Tokio Marine has been sponsoring catastrophe bonds since as long ago as 1997, when the firm brought the appropriately named Parametric Re Ltd. to market.
With the Japanese insurance carrier electing to sponsor this new Kizuna Re catastrophe bond issuance out of Singapore, the company will become the second Asian cat bond sponsor to also domicile its transaction in the region.
Kizuna Re III Pte. Ltd. has been established as a special purpose reinsurance vehicle in Singapore, for the purpose of this catastrophe bond issue, we understand from sources.
Kizuna Re III Pte. Ltd. will seek to issue a single Class A tranche of Series 2021-1 notes, that will be sold to investors and the proceeds used to collateralize underlying reinsurance agreements between the issuer and Tokio Marine & Nichido Fire Insurance.
The target size is at least $150 million and the reinsurance coverage will be against losses from Japanese earthquakes, including losses from related impacts caused by shake, tsunami, fire, flooding and sprinkler leakage.
Coverage will be on a three-year aggregate and indemnity basis, across a five year term.

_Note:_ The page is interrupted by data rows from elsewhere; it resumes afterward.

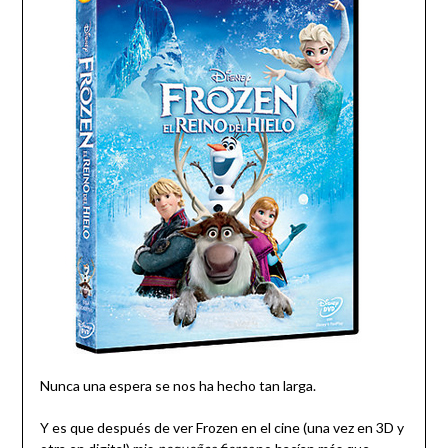
Nunca una espera se nos ha hecho tan larga.
Y es que después de ver Frozen en el cine (una vez en 3D y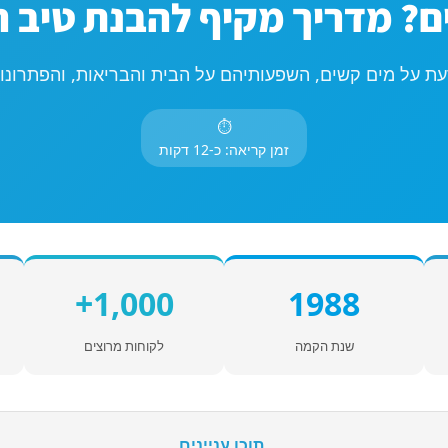
? מדריך מקיף להבנת טיב 
ת על מים קשים, השפעותיהם על הבית והבריאות, והפתרונות
⏱
זמן קריאה: כ-12 דקות
1,000+
1988
שנת הקמה
לקוחות מרוצים
תוכן עניינים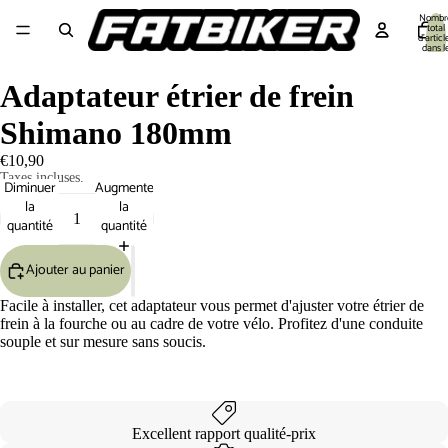
Nombr
total
d’articl
dans l
panier:
Equipement cycliste
Equipement Vélo
Pièces détachées
Outillage 🔧
S
Adaptateur étrier de frein
Shimano 180mm
€10,90
Taxes incluses.
Diminuer
Augmenter
la
la
quantité
quantité
Ajouter au panier
Facile à installer, cet adaptateur vous permet d'ajuster votre étrier de
frein à la fourche ou au cadre de votre vélo. Profitez d'une conduite
souple et sur mesure sans soucis.
Excellent rapport qualité-prix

We’re told there is a franchise deductible per-earthquake event that qualifies under the terms of the deal of JPY 25 billion, while the attachment point for the first of the three-year risk periods is JLY 52.5bn (roughly US $491m).
This is the same as Tokio Marine’s other recent Kizuna cat bonds, where the transactions have three, three-year aggregate risk periods, that overlap across the full five-year term of the coverage. As a result, maturity is slated for sometime in late March or early April 2026.
The $150 million of Class A Series 2021-1 cat bond notes that Kizuna Re III Pte. Ltd. will issue have an initial expected loss of 1% on a three-year basis, we understand, which is 0.33% annualised.
The notes are being offered to catastrophe bond investors with pricing guidance of 2.25% to 2.5%.
Sources said that this new Kizuna Re III 2021 catastrophe bond covers a portfolio of Tokio Marine & Nichido Fire’s business including commercial, personal and industrial property policies, personal accident, automobile losses, and certain reinsurance assumption between the cedant and group companies.
As with the sponsors last Kizuna Re II Ltd. (Series 2018-1) catastrophe bond, the new cat bond can be matured early after three years, if the notes haven’t responded to losses in the first of the risk periods, providing considerable flexibility to the sponsor in planning its reinsurance arrangements after the first three-year term.
At this time the Kizuna Re II 2018 cat bond remains in-force, but if it is to be matured early that would likely happen soon and given how pricing has moved since that issuance, it would seem likely that it represents better value reinsurance coverage than could be achieved if the same issuance was attempted again in 2021.
Hence it seems likely this new Kizuna Re III 2021 catastrophe bond will be placed to augment the coverage provided by Tokio Marine’s in-force cat bond, rather than being designed to replace it.
For pricing comparison, the riskier Class B tranche of notes from the Kizuna Re II 2018 cat bond had an annualised initial expected loss of 0.99% and priced with a coupon of 2.5%, so it seems unlikely that pricing could be replicated today, given where the initial guidance for this new Kizuna cat bond sits.